At the end of 2015, the Cybersecurity Information Sharing Act (CISA) was signed into law by President Obama as part of a larger omnibus spending bill. In the years prior to 2015, the US suffered many major cyberattacks including the 2013 Target Corp data breach that leaked the private information of 110 million people and the 2014 cyberattack on the United States’ Office of Personnel Management that affected 22.1 million American citizens. In 2015 alone, multiple major cyberattacks leaked the information of 300 million people and led to $1 billion in damages. Recognizing the need for increased cybersecurity protections, CISA was passed with bipartisan support, although controversy over the bill still remains. Broadly, the act allows for cybersecurity information sharing between private and public entities in the interest of national security. A key provision of this act is that information sharing with the government is completely voluntary.
Advocates of CISA support two main arguments:
- It is critical to protect private data. Given the cyber environment leading up to the passage of CISA, it was clear that cyber criminals had begun using increasingly complex tactics. In the early months of 2015, the Department of Defense had begun advancing and streamlining its cyber capabilities and some cybersecurity proponents argued that the private sector should follow its lead. Thus, CISA represents an attempt to develop more capable defense and responses to cyber incidents in order to protect private information in the United States.
- It is important to develop public-private cooperation in cybersecurity. Neither private companies nor the federal government alone possess the requisite capabilities to protect critical infrastructure and data from cyberattacks. Public-private cooperation provides a cost-effective and dynamic approach to cybersecurity protection and advocates have argued that the US should take advantage of such a model. CISA allows for the Department of Homeland Security (DHS) to receive cyber information (cyberattack indicators, malicious code, etc) from private organizations, integrate that data, and provide comprehensive defense strategies for all to use. In addition, if one company were to discover signs of an attack, this information could be sent to DHS and a warning could be distributed to other companies within minutes.
Critics of CISA argue the following:
- CISA does not properly control how shared information can be used. Those against CISA argue that once data is shared with the federal government, there are no provisions in place to ensure that the data is only being used for cybersecurity related purposes. Privacy advocates like the Electronic Frontier Foundation say that CISA takes cyber control away from DHS and allows other government entities to access shared information. They argue that CISA creates an environment conducive to excess sharing and loss of oversight on the regulation of sensitive shared data. Other critics say that such practices would lead to a surveillance state where the government could conduct unauthorized searches using the data collected via CISA.
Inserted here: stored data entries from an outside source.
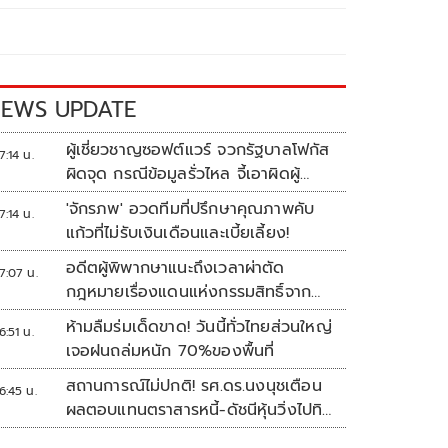
EWS UPDATE
ผู้เชี่ยวชาญซอฟต์แวร์ จวกรัฐบาลโฟกัส
7:14 น.
ผิดจุด กรณีข้อมูลรั่วไหล จี้เอาผิดผู้
ควบคุม-เจ้าของระบบตามกฎหมาย
'จักรภพ' อวดทีมที่ปรึกษาคุณภาพคับ
7:14 น.
PDPA
แก้วที่ไม่รับเงินเดือนและเบี้ยเลี้ยง!
อดีตผู้พิพากษาแนะถึงเวลาผ่าตัด
7:07 น.
กฎหมายเรื่องแดนแห่งกรรมสิทธิ์จาก
สวรรค์ถึงนรก!
ห้ามลืมร่มเด็ดขาด! วันนี้ทั่วไทยส่วนใหญ่
6:51 น.
เจอฝนถล่มหนัก 70%ของพื้นที่
สถานการณ์ไม่ปกติ! รศ.ดร.นงนุชเตือน
6:45 น.
ผลตอบแทนตราสารหนี้-ดัชนีหุ้นวิ่งไปทิศ
เดียวกัน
- The government is not capable of rapidly processing cyber information. Some against CISA argue that the government is not equipped to deal with the fast-paced nature of cyberattacks. They say that cyber criminals do not require consensus decisions to organize their attacks, while the government cannot move at such speed. Additionally, CISA critics argue that private companies are already engaging in extensive information sharing practices, and adding the government into such frameworks only slows these processes down. Additionally, they say that the government already has more data than it can process, so the input of additional information is useless.
In the years following the passage of the Cybersecurity Information Sharing Act, cyberattacks are still an ever-present threat as exemplified by the attack on Colonial Pipeline in 2021 and Uber in 2022. Accordingly, CISA has undergone multiple revisions since its passage in 2015 in attempts to improve its efficacy and address privacy concerns. CISA has been effective in incentivizing public-private information sharing, yet adjustments are still needed to improve the quality of data being shared.